═════ Records shown ═════

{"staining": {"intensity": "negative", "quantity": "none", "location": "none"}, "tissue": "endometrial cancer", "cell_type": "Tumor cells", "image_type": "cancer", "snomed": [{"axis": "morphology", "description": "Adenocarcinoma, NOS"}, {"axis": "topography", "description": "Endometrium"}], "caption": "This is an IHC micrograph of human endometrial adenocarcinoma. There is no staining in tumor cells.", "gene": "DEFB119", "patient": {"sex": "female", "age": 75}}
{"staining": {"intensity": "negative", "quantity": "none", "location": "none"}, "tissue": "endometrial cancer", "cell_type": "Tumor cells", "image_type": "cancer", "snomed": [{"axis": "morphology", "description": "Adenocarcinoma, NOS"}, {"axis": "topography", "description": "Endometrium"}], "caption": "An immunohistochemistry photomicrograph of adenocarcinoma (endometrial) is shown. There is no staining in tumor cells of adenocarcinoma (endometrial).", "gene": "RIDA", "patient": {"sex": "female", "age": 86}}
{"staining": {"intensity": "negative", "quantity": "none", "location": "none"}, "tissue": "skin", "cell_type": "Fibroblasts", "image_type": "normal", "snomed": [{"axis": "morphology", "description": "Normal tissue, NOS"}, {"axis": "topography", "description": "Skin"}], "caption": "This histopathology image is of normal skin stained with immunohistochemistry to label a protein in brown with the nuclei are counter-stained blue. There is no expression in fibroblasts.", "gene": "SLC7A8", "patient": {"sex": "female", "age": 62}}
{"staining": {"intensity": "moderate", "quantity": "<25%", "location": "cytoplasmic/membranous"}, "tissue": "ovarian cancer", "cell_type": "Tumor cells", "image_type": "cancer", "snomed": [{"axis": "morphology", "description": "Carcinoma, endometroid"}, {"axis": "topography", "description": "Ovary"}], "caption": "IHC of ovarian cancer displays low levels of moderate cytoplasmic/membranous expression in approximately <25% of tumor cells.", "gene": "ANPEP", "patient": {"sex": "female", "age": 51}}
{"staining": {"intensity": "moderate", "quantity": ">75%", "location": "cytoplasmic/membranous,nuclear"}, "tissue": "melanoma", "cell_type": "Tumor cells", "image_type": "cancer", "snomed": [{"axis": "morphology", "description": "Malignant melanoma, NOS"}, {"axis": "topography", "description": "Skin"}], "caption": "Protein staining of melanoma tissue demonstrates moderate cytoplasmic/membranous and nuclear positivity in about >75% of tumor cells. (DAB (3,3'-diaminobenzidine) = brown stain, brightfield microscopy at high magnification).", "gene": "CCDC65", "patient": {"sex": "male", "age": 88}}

═════

**Exercise directions:**
Would you reproduce all the entries exactly?

**Solution for this problem:**
{"staining": {"intensity": "negative", "quantity": "none", "location": "none"}, "tissue": "endometrial cancer", "cell_type": "Tumor cells", "image_type": "cancer", "snomed": [{"axis": "morphology", "description": "Adenocarcinoma, NOS"}, {"axis": "topography", "description": "Endometrium"}], "caption": "This is an IHC micrograph of human endometrial adenocarcinoma. There is no staining in tumor cells.", "gene": "DEFB119", "patient": {"sex": "female", "age": 75}}
{"staining": {"intensity": "negative", "quantity": "none", "location": "none"}, "tissue": "endometrial cancer", "cell_type": "Tumor cells", "image_type": "cancer", "snomed": [{"axis": "morphology", "description": "Adenocarcinoma, NOS"}, {"axis": "topography", "description": "Endometrium"}], "caption": "An immunohistochemistry photomicrograph of adenocarcinoma (endometrial) is shown. There is no staining in tumor cells of adenocarcinoma (endometrial).", "gene": "RIDA", "patient": {"sex": "female", "age": 86}}
{"staining": {"intensity": "negative", "quantity": "none", "location": "none"}, "tissue": "skin", "cell_type": "Fibroblasts", "image_type": "normal", "snomed": [{"axis": "morphology", "description": "Normal tissue, NOS"}, {"axis": "topography", "description": "Skin"}], "caption": "This histopathology image is of normal skin stained with immunohistochemistry to label a protein in brown with the nuclei are counter-stained blue. There is no expression in fibroblasts.", "gene": "SLC7A8", "patient": {"sex": "female", "age": 62}}
{"staining": {"intensity": "moderate", "quantity": "<25%", "location": "cytoplasmic/membranous"}, "tissue": "ovarian cancer", "cell_type": "Tumor cells", "image_type": "cancer", "snomed": [{"axis": "morphology", "description": "Carcinoma, endometroid"}, {"axis": "topography", "description": "Ovary"}], "caption": "IHC of ovarian cancer displays low levels of moderate cytoplasmic/membranous expression in approximately <25% of tumor cells.", "gene": "ANPEP", "patient": {"sex": "female", "age": 51}}
{"staining": {"intensity": "moderate", "quantity": ">75%", "location": "cytoplasmic/membranous,nuclear"}, "tissue": "melanoma", "cell_type": "Tumor cells", "image_type": "cancer", "snomed": [{"axis": "morphology", "description": "Malignant melanoma, NOS"}, {"axis": "topography", "description": "Skin"}], "caption": "Protein staining of melanoma tissue demonstrates moderate cytoplasmic/membranous and nuclear positivity in about >75% of tumor cells. (DAB (3,3'-diaminobenzidine) = brown stain, brightfield microscopy at high magnification).", "gene": "CCDC65", "patient": {"sex": "male", "age": 88}}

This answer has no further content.